== Segment start ==

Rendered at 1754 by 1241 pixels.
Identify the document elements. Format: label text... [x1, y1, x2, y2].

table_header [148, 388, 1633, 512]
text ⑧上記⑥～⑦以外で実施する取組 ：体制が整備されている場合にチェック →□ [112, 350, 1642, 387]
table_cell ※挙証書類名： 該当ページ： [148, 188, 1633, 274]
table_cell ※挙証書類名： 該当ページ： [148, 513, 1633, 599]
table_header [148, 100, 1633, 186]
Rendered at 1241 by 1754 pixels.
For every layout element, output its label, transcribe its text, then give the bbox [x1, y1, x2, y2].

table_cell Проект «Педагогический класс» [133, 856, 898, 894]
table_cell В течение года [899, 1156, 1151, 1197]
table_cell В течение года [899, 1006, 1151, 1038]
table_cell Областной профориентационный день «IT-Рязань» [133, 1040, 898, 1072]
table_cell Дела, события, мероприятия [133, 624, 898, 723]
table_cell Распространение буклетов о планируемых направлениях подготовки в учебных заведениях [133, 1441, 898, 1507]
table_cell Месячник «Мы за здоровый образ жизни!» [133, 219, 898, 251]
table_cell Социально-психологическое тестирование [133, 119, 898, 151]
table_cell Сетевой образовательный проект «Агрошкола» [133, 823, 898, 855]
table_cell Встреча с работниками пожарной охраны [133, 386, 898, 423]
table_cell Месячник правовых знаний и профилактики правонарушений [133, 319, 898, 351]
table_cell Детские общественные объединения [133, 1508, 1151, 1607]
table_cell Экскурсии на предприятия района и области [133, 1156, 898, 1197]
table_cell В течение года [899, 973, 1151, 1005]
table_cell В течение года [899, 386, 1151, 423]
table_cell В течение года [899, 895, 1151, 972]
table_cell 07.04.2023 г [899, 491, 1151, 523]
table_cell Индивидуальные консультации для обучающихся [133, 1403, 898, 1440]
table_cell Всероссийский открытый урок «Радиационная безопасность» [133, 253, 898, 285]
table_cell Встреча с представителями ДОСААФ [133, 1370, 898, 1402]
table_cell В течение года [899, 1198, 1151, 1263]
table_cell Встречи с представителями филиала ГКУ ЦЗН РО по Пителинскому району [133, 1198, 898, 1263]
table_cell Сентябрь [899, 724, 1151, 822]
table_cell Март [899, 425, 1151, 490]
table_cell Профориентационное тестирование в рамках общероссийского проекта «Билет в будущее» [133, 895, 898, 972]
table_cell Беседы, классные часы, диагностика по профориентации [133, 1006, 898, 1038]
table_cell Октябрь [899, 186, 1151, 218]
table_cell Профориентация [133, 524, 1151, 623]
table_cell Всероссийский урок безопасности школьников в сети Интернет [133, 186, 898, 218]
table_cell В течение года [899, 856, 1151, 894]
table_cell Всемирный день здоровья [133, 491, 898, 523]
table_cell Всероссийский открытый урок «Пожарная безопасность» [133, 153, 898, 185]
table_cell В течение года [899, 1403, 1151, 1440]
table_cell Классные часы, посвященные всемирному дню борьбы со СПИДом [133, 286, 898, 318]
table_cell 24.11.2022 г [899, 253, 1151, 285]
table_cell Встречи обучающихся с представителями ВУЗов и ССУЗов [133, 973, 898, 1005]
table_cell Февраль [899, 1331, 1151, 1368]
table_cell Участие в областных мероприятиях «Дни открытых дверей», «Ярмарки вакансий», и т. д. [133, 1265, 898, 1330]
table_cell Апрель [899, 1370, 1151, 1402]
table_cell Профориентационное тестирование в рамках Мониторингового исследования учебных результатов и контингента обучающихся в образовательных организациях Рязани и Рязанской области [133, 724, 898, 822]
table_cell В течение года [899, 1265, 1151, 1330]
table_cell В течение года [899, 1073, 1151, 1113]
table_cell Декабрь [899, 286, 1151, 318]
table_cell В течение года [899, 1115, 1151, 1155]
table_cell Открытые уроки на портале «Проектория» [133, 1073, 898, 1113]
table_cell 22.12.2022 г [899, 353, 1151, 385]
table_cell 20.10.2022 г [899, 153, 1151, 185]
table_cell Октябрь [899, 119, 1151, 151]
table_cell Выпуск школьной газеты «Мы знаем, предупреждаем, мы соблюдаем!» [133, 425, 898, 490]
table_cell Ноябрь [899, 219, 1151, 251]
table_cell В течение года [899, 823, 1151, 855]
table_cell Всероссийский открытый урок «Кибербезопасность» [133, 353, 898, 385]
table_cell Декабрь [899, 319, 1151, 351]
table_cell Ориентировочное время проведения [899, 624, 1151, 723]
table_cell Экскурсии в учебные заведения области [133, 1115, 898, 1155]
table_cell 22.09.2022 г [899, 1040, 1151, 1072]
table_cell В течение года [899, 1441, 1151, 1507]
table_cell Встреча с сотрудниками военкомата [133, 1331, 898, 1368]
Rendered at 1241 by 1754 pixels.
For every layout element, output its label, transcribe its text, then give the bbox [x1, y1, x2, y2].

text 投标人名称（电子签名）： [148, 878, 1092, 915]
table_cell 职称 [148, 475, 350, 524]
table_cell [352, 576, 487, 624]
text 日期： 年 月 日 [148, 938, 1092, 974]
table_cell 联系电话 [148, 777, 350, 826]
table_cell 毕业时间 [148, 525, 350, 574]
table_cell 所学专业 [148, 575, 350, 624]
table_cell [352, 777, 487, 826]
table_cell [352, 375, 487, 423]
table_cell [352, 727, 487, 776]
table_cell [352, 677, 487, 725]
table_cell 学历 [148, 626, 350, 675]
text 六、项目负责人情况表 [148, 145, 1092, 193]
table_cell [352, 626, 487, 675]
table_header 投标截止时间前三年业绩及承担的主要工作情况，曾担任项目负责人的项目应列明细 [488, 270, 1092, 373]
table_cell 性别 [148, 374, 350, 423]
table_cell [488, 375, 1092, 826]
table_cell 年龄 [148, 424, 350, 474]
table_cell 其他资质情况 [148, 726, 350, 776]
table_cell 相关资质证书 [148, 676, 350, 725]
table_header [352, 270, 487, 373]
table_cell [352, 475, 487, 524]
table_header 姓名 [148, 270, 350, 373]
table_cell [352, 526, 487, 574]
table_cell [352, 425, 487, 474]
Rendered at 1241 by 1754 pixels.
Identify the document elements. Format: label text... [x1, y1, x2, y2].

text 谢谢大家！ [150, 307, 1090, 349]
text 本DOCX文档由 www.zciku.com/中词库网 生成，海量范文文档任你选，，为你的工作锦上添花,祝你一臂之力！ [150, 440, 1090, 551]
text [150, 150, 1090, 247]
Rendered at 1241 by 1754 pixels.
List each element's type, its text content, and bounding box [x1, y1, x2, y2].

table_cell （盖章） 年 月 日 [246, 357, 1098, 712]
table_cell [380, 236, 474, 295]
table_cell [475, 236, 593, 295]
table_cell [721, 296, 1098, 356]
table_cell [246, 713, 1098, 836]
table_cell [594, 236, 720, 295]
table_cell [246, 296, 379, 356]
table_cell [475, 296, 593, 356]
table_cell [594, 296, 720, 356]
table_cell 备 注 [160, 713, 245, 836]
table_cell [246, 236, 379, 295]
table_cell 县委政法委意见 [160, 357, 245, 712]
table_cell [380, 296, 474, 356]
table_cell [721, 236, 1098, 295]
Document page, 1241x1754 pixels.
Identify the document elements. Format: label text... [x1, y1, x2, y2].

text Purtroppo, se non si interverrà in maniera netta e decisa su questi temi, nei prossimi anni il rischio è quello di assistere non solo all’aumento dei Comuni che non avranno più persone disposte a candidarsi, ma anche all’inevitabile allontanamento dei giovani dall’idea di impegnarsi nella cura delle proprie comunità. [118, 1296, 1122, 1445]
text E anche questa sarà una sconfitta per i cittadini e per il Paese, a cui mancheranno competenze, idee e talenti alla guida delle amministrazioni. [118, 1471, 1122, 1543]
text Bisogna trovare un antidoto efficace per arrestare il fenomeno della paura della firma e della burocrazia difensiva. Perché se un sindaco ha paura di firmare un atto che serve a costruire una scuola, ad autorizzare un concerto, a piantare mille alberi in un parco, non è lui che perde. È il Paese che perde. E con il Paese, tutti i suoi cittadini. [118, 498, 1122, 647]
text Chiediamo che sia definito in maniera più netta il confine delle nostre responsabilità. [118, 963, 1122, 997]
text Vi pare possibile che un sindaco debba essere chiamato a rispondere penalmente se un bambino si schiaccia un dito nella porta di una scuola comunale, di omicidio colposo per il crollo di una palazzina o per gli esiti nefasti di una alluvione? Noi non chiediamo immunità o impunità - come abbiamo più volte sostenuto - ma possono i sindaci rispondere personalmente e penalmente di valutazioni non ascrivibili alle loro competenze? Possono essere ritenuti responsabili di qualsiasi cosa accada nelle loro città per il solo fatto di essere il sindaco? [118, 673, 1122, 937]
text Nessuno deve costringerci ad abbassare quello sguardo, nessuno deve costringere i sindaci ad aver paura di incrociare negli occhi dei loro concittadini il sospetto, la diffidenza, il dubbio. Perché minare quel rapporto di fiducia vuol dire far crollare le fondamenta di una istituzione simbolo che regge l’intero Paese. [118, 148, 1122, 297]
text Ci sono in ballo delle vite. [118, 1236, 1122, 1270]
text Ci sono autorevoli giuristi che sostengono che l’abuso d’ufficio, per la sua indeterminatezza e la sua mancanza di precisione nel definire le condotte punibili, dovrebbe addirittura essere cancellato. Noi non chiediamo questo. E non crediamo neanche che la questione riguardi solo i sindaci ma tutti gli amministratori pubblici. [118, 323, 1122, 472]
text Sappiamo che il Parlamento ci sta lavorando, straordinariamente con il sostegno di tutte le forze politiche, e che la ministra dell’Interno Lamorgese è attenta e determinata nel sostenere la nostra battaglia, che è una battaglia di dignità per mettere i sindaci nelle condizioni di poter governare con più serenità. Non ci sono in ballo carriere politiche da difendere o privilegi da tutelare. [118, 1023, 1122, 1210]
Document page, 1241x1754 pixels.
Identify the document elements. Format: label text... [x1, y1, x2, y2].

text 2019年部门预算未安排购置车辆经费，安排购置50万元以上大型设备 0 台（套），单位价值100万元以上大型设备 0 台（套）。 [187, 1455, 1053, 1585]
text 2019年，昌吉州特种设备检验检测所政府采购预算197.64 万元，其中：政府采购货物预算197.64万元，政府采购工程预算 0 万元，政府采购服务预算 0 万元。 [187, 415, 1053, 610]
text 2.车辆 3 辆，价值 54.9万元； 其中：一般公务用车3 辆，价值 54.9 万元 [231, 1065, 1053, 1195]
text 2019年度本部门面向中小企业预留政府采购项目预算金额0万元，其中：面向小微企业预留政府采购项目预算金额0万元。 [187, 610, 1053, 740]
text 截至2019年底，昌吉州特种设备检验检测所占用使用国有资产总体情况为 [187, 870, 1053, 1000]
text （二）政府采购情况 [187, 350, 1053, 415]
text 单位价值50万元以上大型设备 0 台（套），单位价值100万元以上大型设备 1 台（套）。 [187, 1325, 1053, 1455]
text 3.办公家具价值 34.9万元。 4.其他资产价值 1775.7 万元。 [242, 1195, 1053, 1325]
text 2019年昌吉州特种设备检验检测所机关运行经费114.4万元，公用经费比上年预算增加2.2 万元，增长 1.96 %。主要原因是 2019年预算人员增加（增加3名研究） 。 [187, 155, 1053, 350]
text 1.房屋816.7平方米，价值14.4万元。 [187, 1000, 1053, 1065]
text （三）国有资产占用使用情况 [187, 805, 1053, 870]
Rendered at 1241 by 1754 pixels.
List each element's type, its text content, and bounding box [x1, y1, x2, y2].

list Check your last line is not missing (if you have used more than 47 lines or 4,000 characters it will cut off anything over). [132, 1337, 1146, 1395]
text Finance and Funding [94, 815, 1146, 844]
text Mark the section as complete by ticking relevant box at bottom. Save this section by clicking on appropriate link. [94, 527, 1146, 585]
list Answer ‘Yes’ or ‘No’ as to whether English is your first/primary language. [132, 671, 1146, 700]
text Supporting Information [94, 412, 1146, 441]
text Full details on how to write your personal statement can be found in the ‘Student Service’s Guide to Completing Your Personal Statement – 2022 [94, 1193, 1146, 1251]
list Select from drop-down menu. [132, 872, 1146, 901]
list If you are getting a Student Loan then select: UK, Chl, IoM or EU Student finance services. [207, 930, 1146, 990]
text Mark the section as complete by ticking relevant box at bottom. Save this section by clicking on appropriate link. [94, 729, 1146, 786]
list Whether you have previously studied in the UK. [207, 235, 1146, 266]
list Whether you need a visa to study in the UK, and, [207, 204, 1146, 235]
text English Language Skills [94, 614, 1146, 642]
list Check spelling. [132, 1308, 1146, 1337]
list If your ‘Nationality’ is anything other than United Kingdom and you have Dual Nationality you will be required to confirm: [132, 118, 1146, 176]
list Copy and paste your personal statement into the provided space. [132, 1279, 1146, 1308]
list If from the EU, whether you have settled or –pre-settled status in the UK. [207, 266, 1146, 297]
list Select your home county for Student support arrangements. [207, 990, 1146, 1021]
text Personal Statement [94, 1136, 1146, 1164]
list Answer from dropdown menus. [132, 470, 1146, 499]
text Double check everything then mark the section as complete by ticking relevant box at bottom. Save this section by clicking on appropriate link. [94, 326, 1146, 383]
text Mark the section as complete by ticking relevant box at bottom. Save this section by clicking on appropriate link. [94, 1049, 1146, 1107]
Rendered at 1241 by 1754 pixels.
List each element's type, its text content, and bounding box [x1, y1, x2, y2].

== Segment end ==

*TASK TO CARRY OUT*. For the string "Student", return every line of the data where it appears.

*TASK SOLUTION*.
text Full details on how to write your personal statement can be found in the ‘Student Service’s Guide to Completing Your Personal Statement – 2022 [94, 1193, 1146, 1251]
list If you are getting a Student Loan then select: UK, Chl, IoM or EU Student finance services. [207, 930, 1146, 990]
list Select your home county for Student support arrangements. [207, 990, 1146, 1021]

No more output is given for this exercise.